(Saved data entries)

╭──

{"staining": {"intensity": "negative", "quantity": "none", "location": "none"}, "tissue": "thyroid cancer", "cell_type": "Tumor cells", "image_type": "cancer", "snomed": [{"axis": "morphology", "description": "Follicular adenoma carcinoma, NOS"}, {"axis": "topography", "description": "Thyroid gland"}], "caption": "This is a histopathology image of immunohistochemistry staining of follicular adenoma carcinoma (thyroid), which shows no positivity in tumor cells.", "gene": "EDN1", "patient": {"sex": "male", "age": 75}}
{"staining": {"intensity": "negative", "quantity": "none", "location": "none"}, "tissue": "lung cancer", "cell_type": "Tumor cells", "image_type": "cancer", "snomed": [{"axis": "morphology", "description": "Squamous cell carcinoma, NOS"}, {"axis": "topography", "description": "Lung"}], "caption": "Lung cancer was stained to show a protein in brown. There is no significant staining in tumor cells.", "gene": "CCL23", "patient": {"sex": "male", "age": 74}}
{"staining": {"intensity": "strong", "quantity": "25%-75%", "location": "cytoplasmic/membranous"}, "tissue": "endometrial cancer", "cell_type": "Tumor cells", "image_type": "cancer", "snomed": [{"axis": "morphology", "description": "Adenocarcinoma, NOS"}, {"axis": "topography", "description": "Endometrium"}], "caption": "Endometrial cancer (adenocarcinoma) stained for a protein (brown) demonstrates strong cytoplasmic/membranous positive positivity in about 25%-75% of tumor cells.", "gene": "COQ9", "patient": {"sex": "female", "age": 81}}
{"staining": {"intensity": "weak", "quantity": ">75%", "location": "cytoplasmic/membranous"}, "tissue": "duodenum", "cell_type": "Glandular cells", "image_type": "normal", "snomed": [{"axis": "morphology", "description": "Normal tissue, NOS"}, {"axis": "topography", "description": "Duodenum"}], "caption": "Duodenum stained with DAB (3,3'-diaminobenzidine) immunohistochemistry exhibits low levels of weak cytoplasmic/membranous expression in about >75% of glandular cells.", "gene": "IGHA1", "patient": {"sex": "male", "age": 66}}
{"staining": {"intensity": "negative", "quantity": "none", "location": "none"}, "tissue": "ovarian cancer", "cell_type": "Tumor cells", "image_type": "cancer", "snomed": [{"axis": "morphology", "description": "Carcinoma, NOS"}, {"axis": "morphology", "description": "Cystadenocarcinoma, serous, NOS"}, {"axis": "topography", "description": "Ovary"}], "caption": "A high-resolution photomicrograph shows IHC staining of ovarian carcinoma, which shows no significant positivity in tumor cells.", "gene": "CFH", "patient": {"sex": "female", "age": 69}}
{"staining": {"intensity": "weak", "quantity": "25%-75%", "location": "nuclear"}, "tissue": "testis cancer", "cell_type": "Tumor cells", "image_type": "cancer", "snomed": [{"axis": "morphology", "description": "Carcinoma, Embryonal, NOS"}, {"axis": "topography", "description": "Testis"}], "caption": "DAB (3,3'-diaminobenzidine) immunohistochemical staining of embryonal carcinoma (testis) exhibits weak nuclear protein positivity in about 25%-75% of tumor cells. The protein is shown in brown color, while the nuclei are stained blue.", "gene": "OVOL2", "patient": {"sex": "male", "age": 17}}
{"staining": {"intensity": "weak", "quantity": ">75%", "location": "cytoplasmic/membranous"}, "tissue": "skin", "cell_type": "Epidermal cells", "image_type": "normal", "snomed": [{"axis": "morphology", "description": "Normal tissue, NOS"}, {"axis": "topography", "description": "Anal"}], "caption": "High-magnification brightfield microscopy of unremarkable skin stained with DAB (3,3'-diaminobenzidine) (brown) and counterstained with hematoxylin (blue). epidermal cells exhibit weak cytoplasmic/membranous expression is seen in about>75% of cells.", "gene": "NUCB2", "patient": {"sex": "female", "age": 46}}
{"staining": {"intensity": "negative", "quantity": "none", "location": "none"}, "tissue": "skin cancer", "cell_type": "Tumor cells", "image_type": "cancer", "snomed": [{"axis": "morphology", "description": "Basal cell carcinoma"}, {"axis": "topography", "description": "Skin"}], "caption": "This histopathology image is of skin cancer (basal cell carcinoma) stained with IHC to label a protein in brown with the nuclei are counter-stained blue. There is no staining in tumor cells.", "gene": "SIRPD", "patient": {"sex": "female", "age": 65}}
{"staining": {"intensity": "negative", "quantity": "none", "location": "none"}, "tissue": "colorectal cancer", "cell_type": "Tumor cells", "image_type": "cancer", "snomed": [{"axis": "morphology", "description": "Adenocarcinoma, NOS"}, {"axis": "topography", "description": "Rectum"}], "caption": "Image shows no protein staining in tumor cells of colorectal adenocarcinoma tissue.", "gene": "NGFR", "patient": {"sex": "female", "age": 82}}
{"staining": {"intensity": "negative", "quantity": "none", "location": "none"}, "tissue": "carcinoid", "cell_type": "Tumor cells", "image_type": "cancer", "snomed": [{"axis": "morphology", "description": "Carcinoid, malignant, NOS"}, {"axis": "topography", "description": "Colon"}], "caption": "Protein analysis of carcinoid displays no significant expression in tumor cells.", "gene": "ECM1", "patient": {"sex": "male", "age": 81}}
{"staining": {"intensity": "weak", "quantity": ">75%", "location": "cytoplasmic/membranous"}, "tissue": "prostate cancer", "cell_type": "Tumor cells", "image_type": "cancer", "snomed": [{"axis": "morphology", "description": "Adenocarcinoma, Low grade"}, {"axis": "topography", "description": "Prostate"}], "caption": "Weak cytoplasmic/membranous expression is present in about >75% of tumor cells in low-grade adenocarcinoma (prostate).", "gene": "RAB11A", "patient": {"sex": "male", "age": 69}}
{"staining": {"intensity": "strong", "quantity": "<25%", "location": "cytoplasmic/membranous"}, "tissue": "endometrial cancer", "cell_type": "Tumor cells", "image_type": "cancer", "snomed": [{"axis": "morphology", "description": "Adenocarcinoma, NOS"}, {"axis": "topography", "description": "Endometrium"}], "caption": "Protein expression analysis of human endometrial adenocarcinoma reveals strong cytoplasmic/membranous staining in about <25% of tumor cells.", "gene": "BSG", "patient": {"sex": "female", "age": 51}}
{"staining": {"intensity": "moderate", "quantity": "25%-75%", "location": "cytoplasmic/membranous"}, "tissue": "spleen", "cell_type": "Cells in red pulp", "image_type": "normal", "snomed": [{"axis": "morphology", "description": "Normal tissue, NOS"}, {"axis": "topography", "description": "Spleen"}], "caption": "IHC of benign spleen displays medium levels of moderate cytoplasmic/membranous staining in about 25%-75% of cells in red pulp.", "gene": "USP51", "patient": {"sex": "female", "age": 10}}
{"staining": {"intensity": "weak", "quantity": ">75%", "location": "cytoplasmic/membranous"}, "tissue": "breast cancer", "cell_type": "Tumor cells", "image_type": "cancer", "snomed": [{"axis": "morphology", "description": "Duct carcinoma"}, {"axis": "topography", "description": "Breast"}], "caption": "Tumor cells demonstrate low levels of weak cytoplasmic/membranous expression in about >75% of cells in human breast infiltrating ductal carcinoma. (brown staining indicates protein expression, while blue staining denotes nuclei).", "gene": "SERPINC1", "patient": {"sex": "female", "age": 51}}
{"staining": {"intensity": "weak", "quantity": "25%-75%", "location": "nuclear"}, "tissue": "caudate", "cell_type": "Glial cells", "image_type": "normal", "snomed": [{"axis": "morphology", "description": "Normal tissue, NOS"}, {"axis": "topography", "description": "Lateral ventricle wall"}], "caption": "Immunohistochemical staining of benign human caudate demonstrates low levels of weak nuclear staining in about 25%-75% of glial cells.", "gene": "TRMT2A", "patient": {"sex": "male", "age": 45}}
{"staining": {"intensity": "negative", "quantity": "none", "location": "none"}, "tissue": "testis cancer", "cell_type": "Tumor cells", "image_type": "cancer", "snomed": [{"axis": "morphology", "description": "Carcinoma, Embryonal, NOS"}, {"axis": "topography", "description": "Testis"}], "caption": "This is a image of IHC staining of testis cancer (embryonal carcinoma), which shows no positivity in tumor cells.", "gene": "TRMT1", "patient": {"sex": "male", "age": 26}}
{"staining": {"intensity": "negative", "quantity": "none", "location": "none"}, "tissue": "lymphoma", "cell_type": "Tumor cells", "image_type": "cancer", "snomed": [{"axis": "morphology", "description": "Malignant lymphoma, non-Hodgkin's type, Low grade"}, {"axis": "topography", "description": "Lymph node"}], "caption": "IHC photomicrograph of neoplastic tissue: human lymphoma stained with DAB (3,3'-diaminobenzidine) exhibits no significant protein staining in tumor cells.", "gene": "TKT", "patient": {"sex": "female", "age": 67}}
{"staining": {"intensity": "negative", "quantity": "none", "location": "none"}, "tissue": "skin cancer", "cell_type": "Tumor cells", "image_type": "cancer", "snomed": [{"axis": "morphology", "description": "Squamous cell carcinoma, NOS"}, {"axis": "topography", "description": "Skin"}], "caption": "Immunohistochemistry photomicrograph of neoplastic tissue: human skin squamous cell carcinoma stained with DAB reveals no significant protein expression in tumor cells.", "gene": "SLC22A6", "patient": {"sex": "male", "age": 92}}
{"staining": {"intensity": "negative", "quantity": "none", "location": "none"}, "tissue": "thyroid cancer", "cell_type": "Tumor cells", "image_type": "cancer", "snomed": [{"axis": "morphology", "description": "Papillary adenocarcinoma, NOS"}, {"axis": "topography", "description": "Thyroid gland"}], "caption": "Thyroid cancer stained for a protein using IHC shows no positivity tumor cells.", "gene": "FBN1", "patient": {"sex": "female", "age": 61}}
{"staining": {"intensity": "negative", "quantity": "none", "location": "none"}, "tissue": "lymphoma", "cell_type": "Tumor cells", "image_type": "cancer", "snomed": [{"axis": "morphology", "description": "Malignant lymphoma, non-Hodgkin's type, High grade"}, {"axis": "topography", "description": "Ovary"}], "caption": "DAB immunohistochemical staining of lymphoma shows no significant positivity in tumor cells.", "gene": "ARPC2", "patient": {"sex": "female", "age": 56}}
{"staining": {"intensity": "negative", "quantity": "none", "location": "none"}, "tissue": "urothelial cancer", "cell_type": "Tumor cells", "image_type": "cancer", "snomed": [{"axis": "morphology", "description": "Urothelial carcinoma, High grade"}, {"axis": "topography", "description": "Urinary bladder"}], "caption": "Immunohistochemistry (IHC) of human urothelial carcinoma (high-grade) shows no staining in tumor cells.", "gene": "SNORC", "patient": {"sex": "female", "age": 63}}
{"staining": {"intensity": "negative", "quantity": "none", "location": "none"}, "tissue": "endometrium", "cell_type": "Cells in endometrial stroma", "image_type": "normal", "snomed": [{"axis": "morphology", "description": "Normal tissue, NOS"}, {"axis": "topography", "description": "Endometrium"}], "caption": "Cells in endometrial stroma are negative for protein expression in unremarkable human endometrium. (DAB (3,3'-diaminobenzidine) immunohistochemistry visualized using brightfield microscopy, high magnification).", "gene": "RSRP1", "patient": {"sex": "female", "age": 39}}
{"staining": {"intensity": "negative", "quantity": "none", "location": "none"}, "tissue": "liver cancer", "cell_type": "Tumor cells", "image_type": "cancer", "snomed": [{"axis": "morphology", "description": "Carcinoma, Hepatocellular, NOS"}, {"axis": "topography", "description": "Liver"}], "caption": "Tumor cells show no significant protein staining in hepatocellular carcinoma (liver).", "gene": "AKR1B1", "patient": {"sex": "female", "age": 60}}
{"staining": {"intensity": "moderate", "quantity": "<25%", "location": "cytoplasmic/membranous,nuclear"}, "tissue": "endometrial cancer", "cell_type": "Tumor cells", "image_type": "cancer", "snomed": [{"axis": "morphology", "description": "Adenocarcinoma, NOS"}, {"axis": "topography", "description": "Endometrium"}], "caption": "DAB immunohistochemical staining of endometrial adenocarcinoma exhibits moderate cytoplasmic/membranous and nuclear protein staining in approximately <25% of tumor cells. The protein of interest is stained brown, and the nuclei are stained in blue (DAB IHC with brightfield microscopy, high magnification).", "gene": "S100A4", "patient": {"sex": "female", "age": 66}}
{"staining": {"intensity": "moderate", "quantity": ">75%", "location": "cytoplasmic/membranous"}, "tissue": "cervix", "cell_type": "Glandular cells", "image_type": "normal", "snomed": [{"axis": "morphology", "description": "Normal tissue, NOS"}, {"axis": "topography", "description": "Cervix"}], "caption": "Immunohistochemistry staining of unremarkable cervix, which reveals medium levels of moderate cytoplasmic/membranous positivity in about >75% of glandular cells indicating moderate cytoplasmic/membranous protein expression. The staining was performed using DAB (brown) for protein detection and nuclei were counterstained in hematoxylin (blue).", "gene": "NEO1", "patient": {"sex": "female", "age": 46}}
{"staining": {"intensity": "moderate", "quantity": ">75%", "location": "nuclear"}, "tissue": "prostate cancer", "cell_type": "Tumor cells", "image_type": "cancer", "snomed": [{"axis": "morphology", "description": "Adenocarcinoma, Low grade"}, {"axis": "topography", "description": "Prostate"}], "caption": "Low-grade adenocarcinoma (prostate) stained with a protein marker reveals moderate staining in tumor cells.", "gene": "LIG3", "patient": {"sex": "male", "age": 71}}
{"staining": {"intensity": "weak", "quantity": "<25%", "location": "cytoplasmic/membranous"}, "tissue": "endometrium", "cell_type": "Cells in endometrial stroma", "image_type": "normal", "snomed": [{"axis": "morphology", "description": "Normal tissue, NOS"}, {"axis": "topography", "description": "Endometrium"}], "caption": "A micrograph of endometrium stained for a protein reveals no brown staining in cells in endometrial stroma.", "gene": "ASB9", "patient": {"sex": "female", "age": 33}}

╰──

Please retype the data exactly as it stands, from its first line down to the line that contains "cancer was stained", then stop.

{"staining": {"intensity": "negative", "quantity": "none", "location": "none"}, "tissue": "thyroid cancer", "cell_type": "Tumor cells", "image_type": "cancer", "snomed": [{"axis": "morphology", "description": "Follicular adenoma carcinoma, NOS"}, {"axis": "topography", "description": "Thyroid gland"}], "caption": "This is a histopathology image of immunohistochemistry staining of follicular adenoma carcinoma (thyroid), which shows no positivity in tumor cells.", "gene": "EDN1", "patient": {"sex": "male", "age": 75}}
{"staining": {"intensity": "negative", "quantity": "none", "location": "none"}, "tissue": "lung cancer", "cell_type": "Tumor cells", "image_type": "cancer", "snomed": [{"axis": "morphology", "description": "Squamous cell carcinoma, NOS"}, {"axis": "topography", "description": "Lung"}], "caption": "Lung cancer was stained to show a protein in brown. There is no significant staining in tumor cells.", "gene": "CCL23", "patient": {"sex": "male", "age": 74}}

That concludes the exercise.